[Excerpts from a dataset]

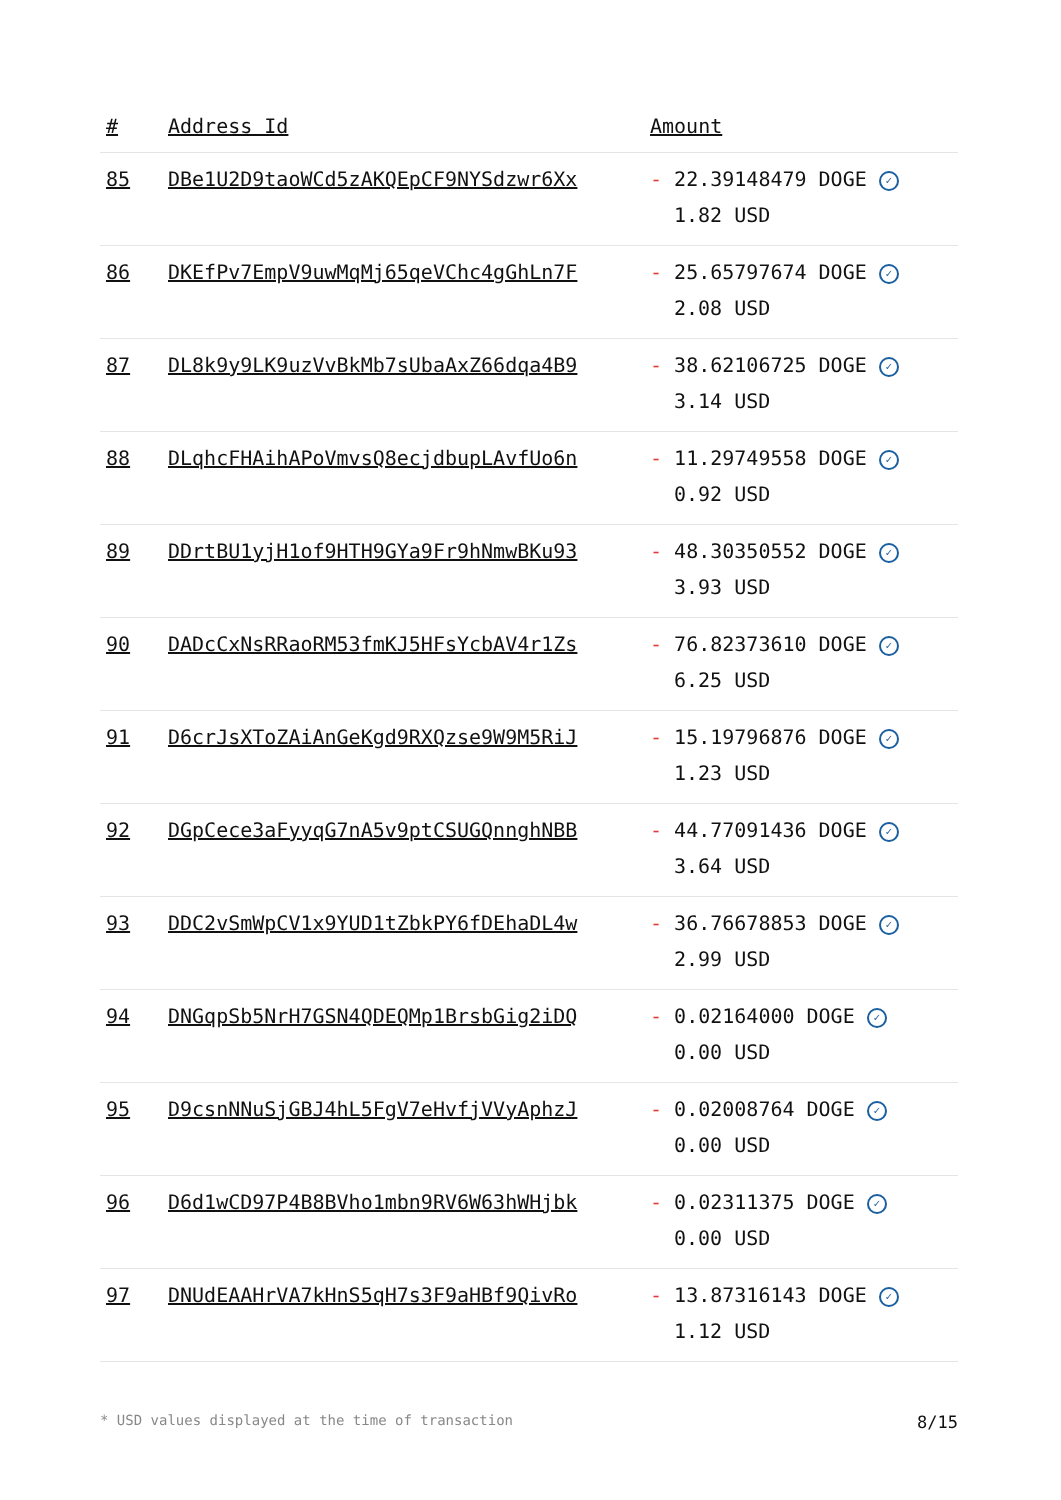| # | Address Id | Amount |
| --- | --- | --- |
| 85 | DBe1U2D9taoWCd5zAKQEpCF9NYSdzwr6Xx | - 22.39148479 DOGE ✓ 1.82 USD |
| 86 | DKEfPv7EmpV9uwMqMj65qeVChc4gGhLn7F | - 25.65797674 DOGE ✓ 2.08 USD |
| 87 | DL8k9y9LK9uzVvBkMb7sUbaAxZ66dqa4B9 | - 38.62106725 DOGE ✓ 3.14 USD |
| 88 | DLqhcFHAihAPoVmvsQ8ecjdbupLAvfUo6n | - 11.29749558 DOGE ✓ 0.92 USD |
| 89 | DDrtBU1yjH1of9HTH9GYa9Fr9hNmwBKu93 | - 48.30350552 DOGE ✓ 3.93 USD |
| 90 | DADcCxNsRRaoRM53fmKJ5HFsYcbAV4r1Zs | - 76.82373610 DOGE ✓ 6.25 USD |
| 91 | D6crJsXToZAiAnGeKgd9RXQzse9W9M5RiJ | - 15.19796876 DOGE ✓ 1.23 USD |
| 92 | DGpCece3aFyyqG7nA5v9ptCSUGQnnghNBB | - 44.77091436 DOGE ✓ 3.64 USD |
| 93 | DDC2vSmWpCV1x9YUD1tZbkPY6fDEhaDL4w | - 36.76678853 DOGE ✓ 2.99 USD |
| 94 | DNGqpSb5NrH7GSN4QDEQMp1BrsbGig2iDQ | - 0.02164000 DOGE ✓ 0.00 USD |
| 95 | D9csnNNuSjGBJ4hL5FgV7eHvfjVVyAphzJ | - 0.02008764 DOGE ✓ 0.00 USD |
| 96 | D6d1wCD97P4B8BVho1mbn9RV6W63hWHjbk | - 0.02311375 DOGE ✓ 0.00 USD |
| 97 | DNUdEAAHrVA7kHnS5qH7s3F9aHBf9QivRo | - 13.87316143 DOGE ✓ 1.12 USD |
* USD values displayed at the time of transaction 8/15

...

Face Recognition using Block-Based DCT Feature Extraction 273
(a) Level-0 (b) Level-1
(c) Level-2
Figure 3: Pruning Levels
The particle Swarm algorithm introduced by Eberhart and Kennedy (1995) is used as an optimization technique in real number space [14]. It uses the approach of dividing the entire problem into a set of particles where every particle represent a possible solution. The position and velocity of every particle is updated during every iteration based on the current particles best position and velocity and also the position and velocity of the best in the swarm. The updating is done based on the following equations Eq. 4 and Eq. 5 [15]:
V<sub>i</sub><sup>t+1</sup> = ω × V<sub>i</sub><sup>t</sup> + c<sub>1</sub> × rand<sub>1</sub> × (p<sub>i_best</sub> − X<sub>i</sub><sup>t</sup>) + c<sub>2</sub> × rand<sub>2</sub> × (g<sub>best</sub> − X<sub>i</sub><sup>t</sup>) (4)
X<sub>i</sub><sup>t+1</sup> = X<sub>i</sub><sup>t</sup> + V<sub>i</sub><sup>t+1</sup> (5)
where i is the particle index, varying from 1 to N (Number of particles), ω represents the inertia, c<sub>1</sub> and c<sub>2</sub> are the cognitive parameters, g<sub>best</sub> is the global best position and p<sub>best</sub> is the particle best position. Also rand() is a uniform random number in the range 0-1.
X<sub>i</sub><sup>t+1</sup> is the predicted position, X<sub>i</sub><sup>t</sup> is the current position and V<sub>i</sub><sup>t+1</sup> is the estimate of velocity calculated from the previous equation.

...

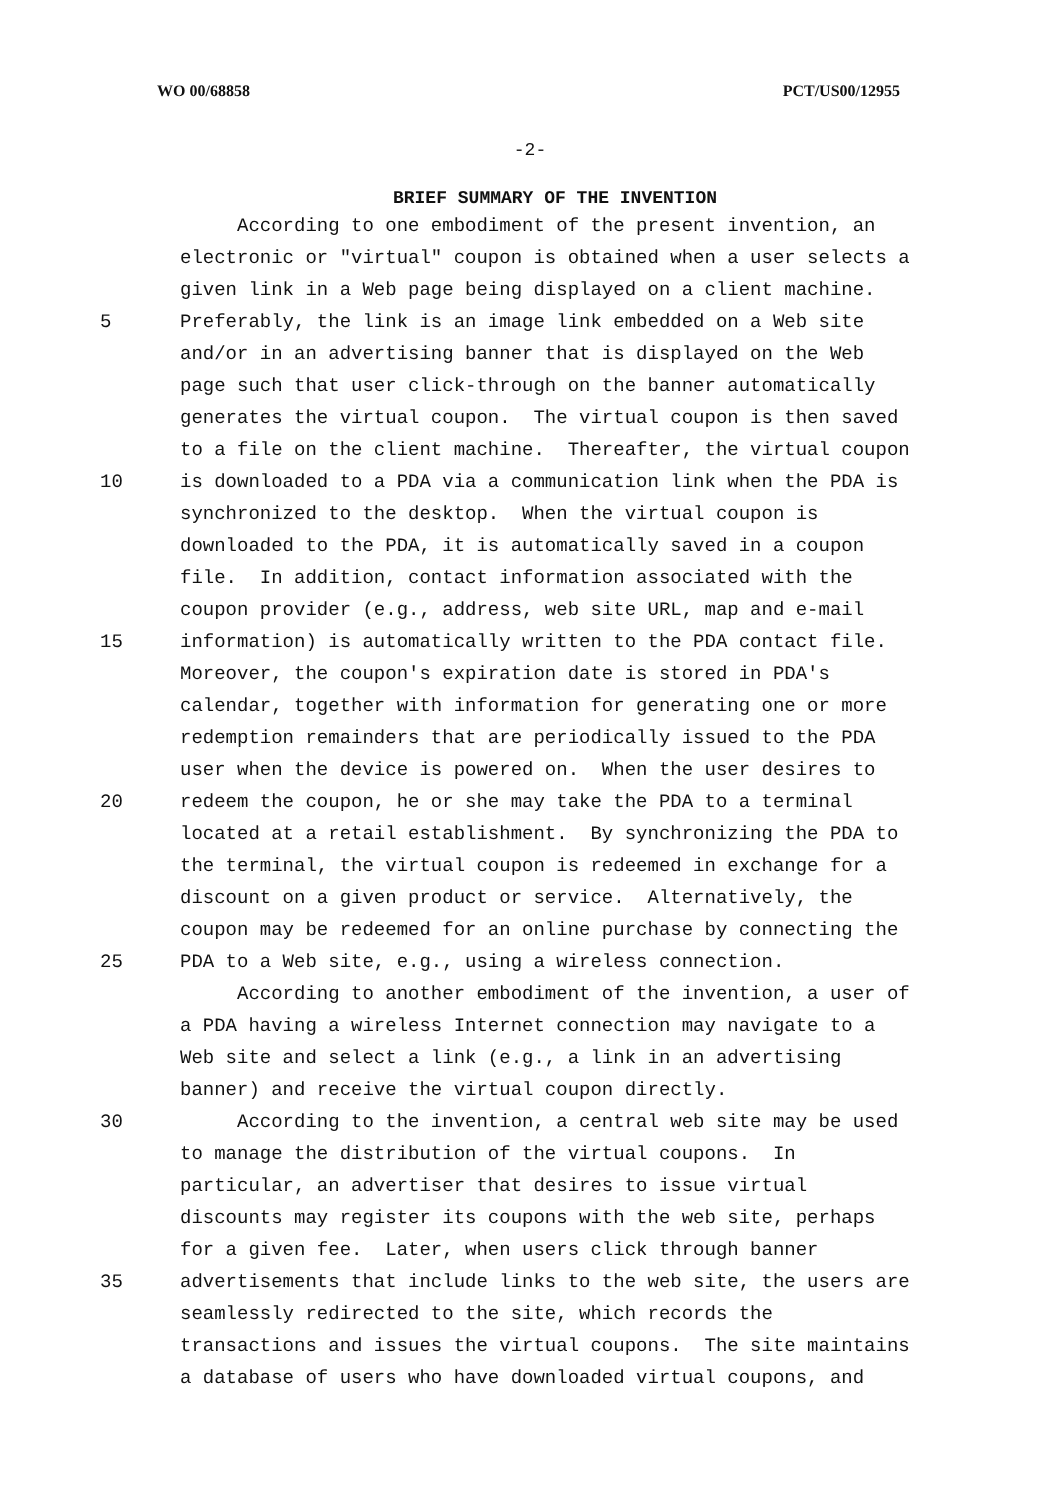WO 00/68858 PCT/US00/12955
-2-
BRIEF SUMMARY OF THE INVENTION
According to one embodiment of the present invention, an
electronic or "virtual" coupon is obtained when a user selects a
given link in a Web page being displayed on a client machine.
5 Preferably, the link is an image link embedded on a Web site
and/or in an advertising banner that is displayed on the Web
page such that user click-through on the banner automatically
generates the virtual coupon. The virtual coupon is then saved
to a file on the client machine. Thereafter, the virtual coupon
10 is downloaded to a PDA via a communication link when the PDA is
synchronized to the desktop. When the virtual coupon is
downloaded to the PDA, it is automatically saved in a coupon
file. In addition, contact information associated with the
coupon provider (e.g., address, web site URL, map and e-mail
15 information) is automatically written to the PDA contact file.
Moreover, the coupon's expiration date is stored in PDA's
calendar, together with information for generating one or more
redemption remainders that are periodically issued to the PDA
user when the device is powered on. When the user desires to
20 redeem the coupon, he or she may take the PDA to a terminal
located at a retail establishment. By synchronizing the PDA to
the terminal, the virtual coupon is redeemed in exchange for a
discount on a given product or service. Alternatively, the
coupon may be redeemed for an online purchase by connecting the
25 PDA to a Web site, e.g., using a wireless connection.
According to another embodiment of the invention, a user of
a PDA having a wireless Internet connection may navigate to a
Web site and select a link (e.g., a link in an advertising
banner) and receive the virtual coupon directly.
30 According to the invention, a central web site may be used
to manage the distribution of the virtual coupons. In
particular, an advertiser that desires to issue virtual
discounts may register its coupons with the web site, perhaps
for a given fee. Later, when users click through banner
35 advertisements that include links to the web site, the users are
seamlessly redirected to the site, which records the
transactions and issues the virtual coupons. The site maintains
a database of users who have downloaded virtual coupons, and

Work instructions
Whenever a line of the data above includes the word "automatically", copy that line.

Expected output
page such that user click-through on the banner automatically
downloaded to the PDA, it is automatically saved in a coupon
15 information) is automatically written to the PDA contact file.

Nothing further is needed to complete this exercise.